The crucifixion was at 9:00 AM and in our scripture reading for today it has reached about 3:00 PM. Jesus has been on that cross for six hours of excruciating pain throughout His body. He has suffered from loss of sleep, beatings and the continued bleeding from the crucifixion wounds as well as the wounds from His beatings. All this means tremendous pain. He is thirsty but receives nothing, according to Mark, until after He makes His final cry from the cross: “Eloi, Eloi, lama sabachthani?”  (which means “My God, my God, why have you forsaken me?”) After this, to mock Him, those standing by offer him “sour wine” (nearly vinegar) so they can hear if He says anything else. They thought he was calling to Elijah and wanted to see if Elijah came to take Him from the cross. Did Jesus accept the “sour wine”? Once again He refuses. Why? Because it was His responsibility to bear the full amount of pain and suffering from the crucifixion so that our sins would be paid for in full. He took no shortcuts to accomplish our redemption! Shortly after being offered the “sour wine” Jesus calls out loudly once more and “breathed His last.”

Salvation was now accomplished and Jesus was freed from this earthly life. Never again would He be bound by earthly things but after His resurrection would be free to return to His Father. Twice wine was offered to give some succor to the Savior and twice he refused. No one would be able to say He took any shortcuts to do the work the Father sent Him to do. In this respect also He is our example as believers. Do we take shortcuts while doing the Lord’s bidding?

The Crucifixion – Wine, Part 1

April 12, 2017 – Wednesday
Read: Mark 15:21 – 32
Focus: v. 23

Then they offered him wine mixed with myrrh, but he did not take it.

There are two instances found in the Gospel of Mark where Jesus is offered wine to drink at the Crucifixion.

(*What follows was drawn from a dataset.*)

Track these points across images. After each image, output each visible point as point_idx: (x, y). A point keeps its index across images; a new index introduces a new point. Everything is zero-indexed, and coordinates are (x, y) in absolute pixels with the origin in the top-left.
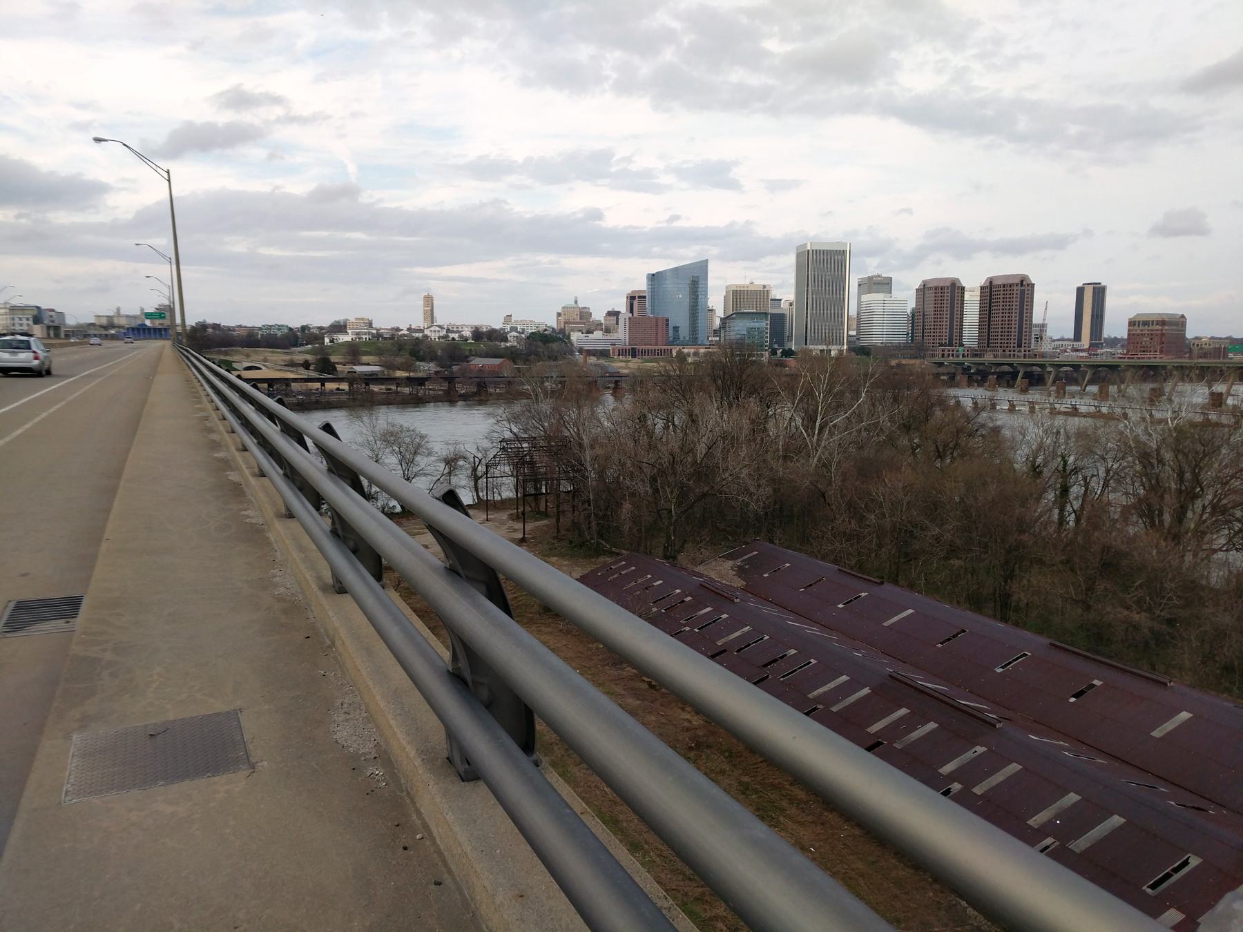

This is the first instance and takes place at the beginning of the Crucifixion itself. It appears that nothing was offered to Jesus during the long night before the Crucifixion took place.  Why now? The soldiers in charge of the crucifixion of these unfortunates were not trying to be humane. Rather, they were endeavoring to make this hateful thing last as long as they could. Apparently to them and others watching, it was likened to a sport. We do know that certain things could be done to hasten the deaths of those being crucified. At the end of this long day for Jesus, and the two criminals, they decided to break their legs so the suffocation would take place faster since they could not support themselves and lift up to breathe when their legs were broken. This hastened their death.  This did take place for the two thieves but not for Jesus as He was already dead when they decided to do this at the request of the Jewish religious leaders. Those leaders did not want those men to be still hanging there when the Sabbath began.

Why give them wine mixed with myrrh? Because the myrrh added to the wine worked as a painkiller so they would last longer on the cross. It was not to be humane but rather so their agony could be dragged out as far as possible. Jesus had already been beaten so badly he could hardly stand and needed help carrying his cross to the place of crucifixion. Crucifixion was a very cruel Roman practice for executions and was well-known throughout the Roman Empire for its excruciating pain. I can well imagine the two thieves gratefully drinking this mixture since they knew what was ahead for them. We are told by Mark, however, that Jesus refused this elixir. Why would He do this? It seems Jesus was determined to drink this cup of bitterness to the full so that no one could say He took the easy road. Jesus bore ALL the pain with none of it deadened by any drug, neither the alcohol nor the myrrh. He bore it all! Jesus didn’t go halfway in any manner for our redemption!